Activity: Give the entries again exactly; drop the pictures.

(Saved entries)
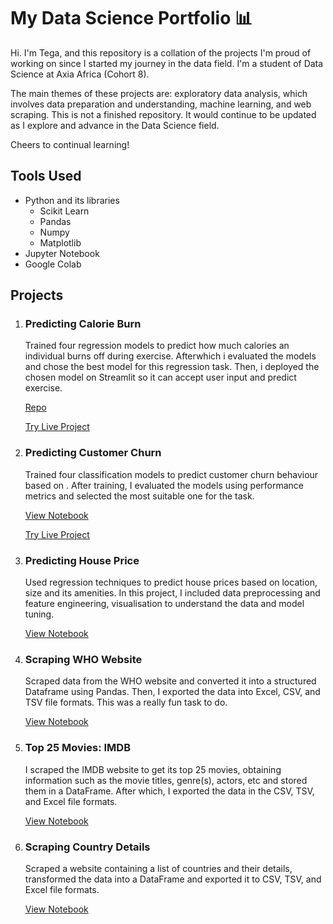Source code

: # My Data Science Portfolio 📊
Hi. I'm Tega, and this repository is a collation of the projects I'm proud of working on since I started my journey in the data field. I'm a student of Data Science at Axia Africa (Cohort 8). 

The main themes of these projects are: exploratory data analysis, which involves data preparation and understanding, machine learning, and web scraping. This is not a finished repository. It would continue to be updated as I explore and advance in the Data Science field.

Cheers to continual learning!

## Tools Used
* Python and its libraries
  * Scikit Learn
  * Pandas
  * Numpy
  * Matplotlib
* Jupyter Notebook
* Google Colab

## Projects
1. ### Predicting Calorie Burn
   Trained four regression models to predict how much calories an individual burns off during exercise. Afterwhich i evaluated the models and chose the best model for this regression task. Then, i deployed the chosen model on Streamlit so it can accept user input and predict exercise.

   [Repo](https://github.com/tegacodess/calorie-predictor)
   
   [Try Live Project](https://burned-calorie-predictor.streamlit.app/)
3. ### Predicting Customer Churn
   Trained four classification models to predict customer churn behaviour based on . After training, I evaluated the models using performance metrics and selected the most suitable one for the task.

   [View Notebook](https://colab.research.google.com/drive/1vBfh6SFvZ_iUEvCwzUKr4NHeiULFysHZ?usp=sharing)
   
   [Try Live Project]()

5. ### Predicting House Price
   Used regression techniques to predict house prices based on location, size and its amenities. In this project, I included data preprocessing and feature engineering, visualisation to understand the data and model tuning.
   
   [View Notebook](https://colab.research.google.com/drive/1Y9_TK08VeDU8kQDmyQ1GcDaos-OOJuH3?usp=sharing)

6. ### Scraping WHO Website
   Scraped data from the WHO website and converted it into a structured Dataframe using Pandas. Then, I exported the data into Excel, CSV, and TSV file formats. This was a really fun task to do.
   
   [View Notebook](https://colab.research.google.com/drive/1NwOvzRBVZXlCmB-FfmEd1sCrl8ZYe3H1?usp=sharing)

7. ### Top 25 Movies: IMDB
   I scraped the IMDB website to get its top 25 movies, obtaining information such as the movie titles, genre(s), actors, etc and stored them in a DataFrame. After which, I exported the data in the CSV, TSV, and Excel file formats.

   [View Notebook](https://colab.research.google.com/drive/1xX1kFpEaF0apJAgb-kj-D2EOLiJBvM9t?usp=sharing)

8. ### Scraping Country Details
   Scraped a website containing a list of countries and their details, transformed the data into a DataFrame and exported it to CSV, TSV, and Excel file formats.
   
   [View Notebook](https://colab.research.google.com/drive/1Fj9xyqNj6HwpM48fGRgROpZ0v-T1G5xo?usp=sharing)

Written answer:
Source code

: # My Data Science Portfolio 📊
Hi. I'm Tega, and this repository is a collation of the projects I'm proud of working on since I started my journey in the data field. I'm a student of Data Science at Axia Africa (Cohort 8). 

The main themes of these projects are: exploratory data analysis, which involves data preparation and understanding, machine learning, and web scraping. This is not a finished repository. It would continue to be updated as I explore and advance in the Data Science field.

Cheers to continual learning!

## Tools Used
* Python and its libraries
  * Scikit Learn
  * Pandas
  * Numpy
  * Matplotlib
* Jupyter Notebook
* Google Colab

## Projects
1. ### Predicting Calorie Burn
   Trained four regression models to predict how much calories an individual burns off during exercise. Afterwhich i evaluated the models and chose the best model for this regression task. Then, i deployed the chosen model on Streamlit so it can accept user input and predict exercise.

   [Repo](https://github.com/tegacodess/calorie-predictor)
   
   [Try Live Project](https://burned-calorie-predictor.streamlit.app/)
3. ### Predicting Customer Churn
   Trained four classification models to predict customer churn behaviour based on . After training, I evaluated the models using performance metrics and selected the most suitable one for the task.

   [View Notebook](https://colab.research.google.com/drive/1vBfh6SFvZ_iUEvCwzUKr4NHeiULFysHZ?usp=sharing)
   
   [Try Live Project]()

5. ### Predicting House Price
   Used regression techniques to predict house prices based on location, size and its amenities. In this project, I included data preprocessing and feature engineering, visualisation to understand the data and model tuning.
   
   [View Notebook](https://colab.research.google.com/drive/1Y9_TK08VeDU8kQDmyQ1GcDaos-OOJuH3?usp=sharing)

6. ### Scraping WHO Website
   Scraped data from the WHO website and converted it into a structured Dataframe using Pandas. Then, I exported the data into Excel, CSV, and TSV file formats. This was a really fun task to do.
   
   [View Notebook](https://colab.research.google.com/drive/1NwOvzRBVZXlCmB-FfmEd1sCrl8ZYe3H1?usp=sharing)

7. ### Top 25 Movies: IMDB
   I scraped the IMDB website to get its top 25 movies, obtaining information such as the movie titles, genre(s), actors, etc and stored them in a DataFrame. After which, I exported the data in the CSV, TSV, and Excel file formats.

   [View Notebook](https://colab.research.google.com/drive/1xX1kFpEaF0apJAgb-kj-D2EOLiJBvM9t?usp=sharing)

8. ### Scraping Country Details
   Scraped a website containing a list of countries and their details, transformed the data into a DataFrame and exported it to CSV, TSV, and Excel file formats.
   
   [View Notebook](https://colab.research.google.com/drive/1Fj9xyqNj6HwpM48fGRgROpZ0v-T1G5xo?usp=sharing)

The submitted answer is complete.